PASSAGE.
--- BEGIN ---

Reducing hardware overhead of neural networks for faster or lower power inference and training is an active area of research. Uniform quantization using integer multiply-add has been thoroughly investigated, which requires learning many quantization parameters, fine-tuning training or other prerequisites. Little effort is made to improve floating point relative to this baseline; it remains energy inefficient, and word size reduction yields drastic loss in needed dynamic range. We improve floating point to be more energy efficient than equivalent bit width integer hardware on a 28 nm ASIC process while retaining accuracy in 8 bits with a novel hybrid log multiply/linear add, Kulisch accumulation and tapered encodings from Gustafson's posit format. With no network retraining, and drop-in replacement of all math and float32 parameters via round-to-nearest-even only, this open-sourced 8-bit log float is within 0.9% top-1 and 0.2% top-5 accuracy of the original float32 ResNet-50 CNN model on ImageNet. Unlike int8 quantization, it is still a general purpose floating point arithmetic, interpretable out-of-the-box. Our 8/38-bit log float multiply-add is synthesized and power profiled at 28 nm at 0.96× the power and 1.12× the area of 8/32-bit integer multiply-add. In 16 bits, our log float multiply-add is 0.59× the power and 0.68× the area of IEEE 754 float16 fused multiply-add, maintaining the same signficand precision and dynamic range, proving useful for training ASICs as well.

--- END ---

DATA SHOWN.
--- BEGIN ---

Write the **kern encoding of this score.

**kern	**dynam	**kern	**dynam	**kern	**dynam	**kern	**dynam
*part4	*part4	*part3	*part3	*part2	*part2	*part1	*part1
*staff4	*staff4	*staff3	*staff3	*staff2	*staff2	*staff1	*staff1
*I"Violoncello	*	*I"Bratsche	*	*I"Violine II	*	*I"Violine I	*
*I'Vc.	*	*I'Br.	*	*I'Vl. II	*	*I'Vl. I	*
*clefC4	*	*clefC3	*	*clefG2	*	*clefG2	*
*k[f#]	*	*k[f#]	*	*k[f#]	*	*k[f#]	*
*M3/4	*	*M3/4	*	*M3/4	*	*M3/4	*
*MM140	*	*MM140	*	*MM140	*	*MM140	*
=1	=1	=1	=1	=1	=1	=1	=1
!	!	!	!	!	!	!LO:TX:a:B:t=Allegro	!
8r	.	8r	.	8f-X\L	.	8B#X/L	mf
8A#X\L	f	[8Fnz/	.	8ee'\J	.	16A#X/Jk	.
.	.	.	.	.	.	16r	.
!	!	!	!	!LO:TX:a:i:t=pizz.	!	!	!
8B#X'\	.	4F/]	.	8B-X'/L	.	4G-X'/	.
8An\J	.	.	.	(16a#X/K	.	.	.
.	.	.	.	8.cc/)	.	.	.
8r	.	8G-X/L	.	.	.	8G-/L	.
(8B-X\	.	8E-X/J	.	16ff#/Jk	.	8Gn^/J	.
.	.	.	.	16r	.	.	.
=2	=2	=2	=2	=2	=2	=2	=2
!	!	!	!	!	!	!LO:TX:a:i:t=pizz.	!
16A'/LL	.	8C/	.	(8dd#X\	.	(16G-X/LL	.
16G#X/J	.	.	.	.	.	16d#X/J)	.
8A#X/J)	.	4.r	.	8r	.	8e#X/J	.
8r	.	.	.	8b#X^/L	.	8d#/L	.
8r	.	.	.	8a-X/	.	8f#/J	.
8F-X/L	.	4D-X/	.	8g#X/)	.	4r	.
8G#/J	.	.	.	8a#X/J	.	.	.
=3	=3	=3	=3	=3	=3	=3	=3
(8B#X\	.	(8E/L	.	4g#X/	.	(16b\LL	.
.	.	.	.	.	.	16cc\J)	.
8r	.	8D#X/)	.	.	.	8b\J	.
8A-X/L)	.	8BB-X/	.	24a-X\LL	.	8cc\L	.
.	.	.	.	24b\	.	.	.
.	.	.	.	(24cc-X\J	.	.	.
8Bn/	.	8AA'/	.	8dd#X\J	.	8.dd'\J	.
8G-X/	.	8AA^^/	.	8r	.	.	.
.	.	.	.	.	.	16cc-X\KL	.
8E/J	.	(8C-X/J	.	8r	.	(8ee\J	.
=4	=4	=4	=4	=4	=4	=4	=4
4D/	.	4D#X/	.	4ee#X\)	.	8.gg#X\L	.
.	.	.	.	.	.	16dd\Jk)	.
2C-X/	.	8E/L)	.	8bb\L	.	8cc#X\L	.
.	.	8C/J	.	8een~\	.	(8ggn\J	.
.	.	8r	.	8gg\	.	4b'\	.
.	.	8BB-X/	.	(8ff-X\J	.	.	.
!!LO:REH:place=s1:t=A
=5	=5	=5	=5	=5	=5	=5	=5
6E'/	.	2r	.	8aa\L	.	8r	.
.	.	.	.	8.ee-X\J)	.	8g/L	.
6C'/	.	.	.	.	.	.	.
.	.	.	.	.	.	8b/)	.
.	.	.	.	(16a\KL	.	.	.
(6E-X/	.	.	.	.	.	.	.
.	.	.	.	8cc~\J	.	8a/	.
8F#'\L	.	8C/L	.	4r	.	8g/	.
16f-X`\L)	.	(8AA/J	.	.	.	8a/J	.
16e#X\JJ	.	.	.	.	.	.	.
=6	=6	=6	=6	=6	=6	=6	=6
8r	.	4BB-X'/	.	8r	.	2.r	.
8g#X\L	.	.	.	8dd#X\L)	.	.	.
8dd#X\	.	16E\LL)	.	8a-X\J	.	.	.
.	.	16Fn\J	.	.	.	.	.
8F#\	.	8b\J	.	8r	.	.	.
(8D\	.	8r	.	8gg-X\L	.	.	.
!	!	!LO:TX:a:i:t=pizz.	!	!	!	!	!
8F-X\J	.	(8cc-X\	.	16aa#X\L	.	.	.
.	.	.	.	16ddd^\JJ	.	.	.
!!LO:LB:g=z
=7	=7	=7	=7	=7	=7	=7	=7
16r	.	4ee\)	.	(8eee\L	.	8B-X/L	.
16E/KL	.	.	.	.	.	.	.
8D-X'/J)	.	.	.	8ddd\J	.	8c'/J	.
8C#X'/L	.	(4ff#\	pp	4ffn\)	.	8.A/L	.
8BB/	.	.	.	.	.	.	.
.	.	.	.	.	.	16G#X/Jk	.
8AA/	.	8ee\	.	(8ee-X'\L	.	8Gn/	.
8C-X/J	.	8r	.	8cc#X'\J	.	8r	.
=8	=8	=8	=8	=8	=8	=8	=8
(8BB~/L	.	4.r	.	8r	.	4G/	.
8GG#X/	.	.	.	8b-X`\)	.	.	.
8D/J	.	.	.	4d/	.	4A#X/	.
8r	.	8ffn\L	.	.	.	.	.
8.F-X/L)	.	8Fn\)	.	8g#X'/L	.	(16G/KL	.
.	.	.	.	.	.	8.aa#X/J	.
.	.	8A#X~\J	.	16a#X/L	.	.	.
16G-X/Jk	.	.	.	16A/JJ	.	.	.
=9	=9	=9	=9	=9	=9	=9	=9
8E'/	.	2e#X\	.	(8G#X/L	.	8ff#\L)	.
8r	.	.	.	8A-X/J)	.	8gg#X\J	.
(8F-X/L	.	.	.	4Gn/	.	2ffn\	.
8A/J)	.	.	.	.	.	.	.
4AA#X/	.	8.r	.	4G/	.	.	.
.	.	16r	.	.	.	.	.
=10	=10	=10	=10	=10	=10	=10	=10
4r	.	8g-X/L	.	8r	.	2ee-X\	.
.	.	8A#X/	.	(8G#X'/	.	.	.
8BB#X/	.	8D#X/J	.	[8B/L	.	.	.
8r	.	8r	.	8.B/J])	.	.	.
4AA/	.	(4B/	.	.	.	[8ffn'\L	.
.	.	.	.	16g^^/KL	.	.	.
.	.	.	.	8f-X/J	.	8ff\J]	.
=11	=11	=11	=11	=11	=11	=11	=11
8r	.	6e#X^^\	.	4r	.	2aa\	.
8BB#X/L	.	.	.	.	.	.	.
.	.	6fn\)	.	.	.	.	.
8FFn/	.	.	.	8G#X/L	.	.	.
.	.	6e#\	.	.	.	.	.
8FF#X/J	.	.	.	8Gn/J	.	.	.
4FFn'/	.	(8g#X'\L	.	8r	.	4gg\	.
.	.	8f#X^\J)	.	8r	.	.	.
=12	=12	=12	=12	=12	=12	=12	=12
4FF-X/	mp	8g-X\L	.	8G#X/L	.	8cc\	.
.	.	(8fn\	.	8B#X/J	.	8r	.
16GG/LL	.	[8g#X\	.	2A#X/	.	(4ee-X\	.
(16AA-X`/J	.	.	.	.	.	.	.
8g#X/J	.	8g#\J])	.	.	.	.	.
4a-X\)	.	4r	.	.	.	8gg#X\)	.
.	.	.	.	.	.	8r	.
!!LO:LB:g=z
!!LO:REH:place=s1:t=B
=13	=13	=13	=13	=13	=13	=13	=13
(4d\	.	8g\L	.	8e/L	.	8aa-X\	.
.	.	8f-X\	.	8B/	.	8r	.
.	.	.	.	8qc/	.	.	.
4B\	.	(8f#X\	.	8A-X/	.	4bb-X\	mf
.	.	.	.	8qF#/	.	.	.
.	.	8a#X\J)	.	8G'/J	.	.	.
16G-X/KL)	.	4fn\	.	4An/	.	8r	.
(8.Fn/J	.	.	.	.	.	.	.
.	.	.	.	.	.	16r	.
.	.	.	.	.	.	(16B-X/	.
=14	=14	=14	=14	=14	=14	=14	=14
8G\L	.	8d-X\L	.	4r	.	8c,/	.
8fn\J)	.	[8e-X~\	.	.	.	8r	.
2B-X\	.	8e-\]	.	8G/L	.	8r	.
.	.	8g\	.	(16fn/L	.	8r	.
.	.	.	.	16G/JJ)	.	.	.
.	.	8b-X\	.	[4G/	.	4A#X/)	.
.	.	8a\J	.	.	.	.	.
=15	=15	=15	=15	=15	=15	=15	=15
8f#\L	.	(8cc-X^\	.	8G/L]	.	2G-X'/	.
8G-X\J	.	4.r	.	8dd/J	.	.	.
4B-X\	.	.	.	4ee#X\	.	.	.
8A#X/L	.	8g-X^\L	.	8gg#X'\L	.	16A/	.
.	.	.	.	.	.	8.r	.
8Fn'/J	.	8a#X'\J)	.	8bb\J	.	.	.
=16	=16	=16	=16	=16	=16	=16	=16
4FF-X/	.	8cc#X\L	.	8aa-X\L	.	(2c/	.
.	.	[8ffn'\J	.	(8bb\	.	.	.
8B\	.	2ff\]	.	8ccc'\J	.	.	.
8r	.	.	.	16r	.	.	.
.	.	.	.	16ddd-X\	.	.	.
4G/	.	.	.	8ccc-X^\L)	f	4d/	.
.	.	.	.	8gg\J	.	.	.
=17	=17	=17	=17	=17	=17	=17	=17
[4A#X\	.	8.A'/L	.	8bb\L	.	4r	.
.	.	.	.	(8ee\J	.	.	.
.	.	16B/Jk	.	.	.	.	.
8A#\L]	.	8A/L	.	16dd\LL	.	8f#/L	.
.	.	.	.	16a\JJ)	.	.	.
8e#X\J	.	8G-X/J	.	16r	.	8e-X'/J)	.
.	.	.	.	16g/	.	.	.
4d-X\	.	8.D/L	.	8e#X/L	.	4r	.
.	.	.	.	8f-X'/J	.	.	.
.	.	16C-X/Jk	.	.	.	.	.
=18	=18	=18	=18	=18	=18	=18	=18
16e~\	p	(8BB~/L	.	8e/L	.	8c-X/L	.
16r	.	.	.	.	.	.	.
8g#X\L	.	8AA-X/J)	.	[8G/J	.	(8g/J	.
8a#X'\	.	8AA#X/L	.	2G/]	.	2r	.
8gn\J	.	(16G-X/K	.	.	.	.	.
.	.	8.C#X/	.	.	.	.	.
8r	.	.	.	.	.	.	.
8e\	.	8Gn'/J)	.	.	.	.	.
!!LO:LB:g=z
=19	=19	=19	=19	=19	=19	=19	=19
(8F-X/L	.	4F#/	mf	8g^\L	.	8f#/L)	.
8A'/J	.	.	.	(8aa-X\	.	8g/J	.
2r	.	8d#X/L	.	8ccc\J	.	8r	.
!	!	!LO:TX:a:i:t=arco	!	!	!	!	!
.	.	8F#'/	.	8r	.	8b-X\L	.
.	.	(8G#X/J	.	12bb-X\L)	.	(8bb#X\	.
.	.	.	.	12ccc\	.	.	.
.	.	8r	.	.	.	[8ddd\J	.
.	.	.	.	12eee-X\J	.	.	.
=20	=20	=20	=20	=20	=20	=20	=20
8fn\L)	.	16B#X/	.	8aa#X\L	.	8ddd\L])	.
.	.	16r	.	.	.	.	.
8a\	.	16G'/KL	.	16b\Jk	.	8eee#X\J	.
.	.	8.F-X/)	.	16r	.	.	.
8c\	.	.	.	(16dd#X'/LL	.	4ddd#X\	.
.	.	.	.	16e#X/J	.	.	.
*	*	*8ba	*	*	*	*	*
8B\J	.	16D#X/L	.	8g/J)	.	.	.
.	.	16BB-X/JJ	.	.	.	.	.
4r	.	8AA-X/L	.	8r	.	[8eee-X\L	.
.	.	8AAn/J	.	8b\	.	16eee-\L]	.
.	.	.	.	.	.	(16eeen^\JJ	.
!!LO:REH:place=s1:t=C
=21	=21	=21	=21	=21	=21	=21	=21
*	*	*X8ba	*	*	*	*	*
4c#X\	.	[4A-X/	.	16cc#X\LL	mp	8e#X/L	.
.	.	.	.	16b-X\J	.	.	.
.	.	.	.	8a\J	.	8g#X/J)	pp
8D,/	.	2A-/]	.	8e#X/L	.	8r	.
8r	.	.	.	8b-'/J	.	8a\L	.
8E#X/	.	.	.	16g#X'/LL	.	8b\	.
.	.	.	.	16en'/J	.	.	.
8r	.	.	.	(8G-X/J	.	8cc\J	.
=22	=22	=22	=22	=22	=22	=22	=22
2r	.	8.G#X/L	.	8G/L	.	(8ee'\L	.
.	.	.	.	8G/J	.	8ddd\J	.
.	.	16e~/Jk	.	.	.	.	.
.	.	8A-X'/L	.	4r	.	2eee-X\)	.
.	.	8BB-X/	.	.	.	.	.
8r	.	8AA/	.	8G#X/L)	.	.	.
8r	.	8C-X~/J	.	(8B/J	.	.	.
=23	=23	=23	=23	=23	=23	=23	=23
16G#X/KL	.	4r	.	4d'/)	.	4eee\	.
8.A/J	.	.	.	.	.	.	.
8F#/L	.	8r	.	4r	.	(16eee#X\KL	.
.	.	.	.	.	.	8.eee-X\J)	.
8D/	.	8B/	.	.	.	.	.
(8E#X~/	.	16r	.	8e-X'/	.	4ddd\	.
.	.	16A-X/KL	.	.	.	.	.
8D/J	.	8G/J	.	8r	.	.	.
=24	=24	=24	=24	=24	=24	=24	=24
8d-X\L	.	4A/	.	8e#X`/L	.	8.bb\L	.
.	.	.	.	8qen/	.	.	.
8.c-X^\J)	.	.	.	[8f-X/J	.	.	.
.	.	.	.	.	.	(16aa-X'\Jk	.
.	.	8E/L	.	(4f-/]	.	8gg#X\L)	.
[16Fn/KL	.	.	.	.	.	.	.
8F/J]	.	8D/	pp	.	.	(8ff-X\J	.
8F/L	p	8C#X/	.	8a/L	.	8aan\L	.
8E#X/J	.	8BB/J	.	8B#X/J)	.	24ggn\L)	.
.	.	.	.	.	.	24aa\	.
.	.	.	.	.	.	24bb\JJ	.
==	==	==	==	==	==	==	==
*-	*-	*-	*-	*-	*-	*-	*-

--- END ---

DIRECTION.
Copy out the whole text above on energy-efficient floating point for neural network hardware, word for word.

RESULT OF THIS EXERCISE.
Reducing hardware overhead of neural networks for faster or lower power inference and training is an active area of research. Uniform quantization using integer multiply-add has been thoroughly investigated, which requires learning many quantization parameters, fine-tuning training or other prerequisites. Little effort is made to improve floating point relative to this baseline; it remains energy inefficient, and word size reduction yields drastic loss in needed dynamic range. We improve floating point to be more energy efficient than equivalent bit width integer hardware on a 28 nm ASIC process while retaining accuracy in 8 bits with a novel hybrid log multiply/linear add, Kulisch accumulation and tapered encodings from Gustafson's posit format. With no network retraining, and drop-in replacement of all math and float32 parameters via round-to-nearest-even only, this open-sourced 8-bit log float is within 0.9% top-1 and 0.2% top-5 accuracy of the original float32 ResNet-50 CNN model on ImageNet. Unlike int8 quantization, it is still a general purpose floating point arithmetic, interpretable out-of-the-box. Our 8/38-bit log float multiply-add is synthesized and power profiled at 28 nm at 0.96× the power and 1.12× the area of 8/32-bit integer multiply-add. In 16 bits, our log float multiply-add is 0.59× the power and 0.68× the area of IEEE 754 float16 fused multiply-add, maintaining the same signficand precision and dynamic range, proving useful for training ASICs as well.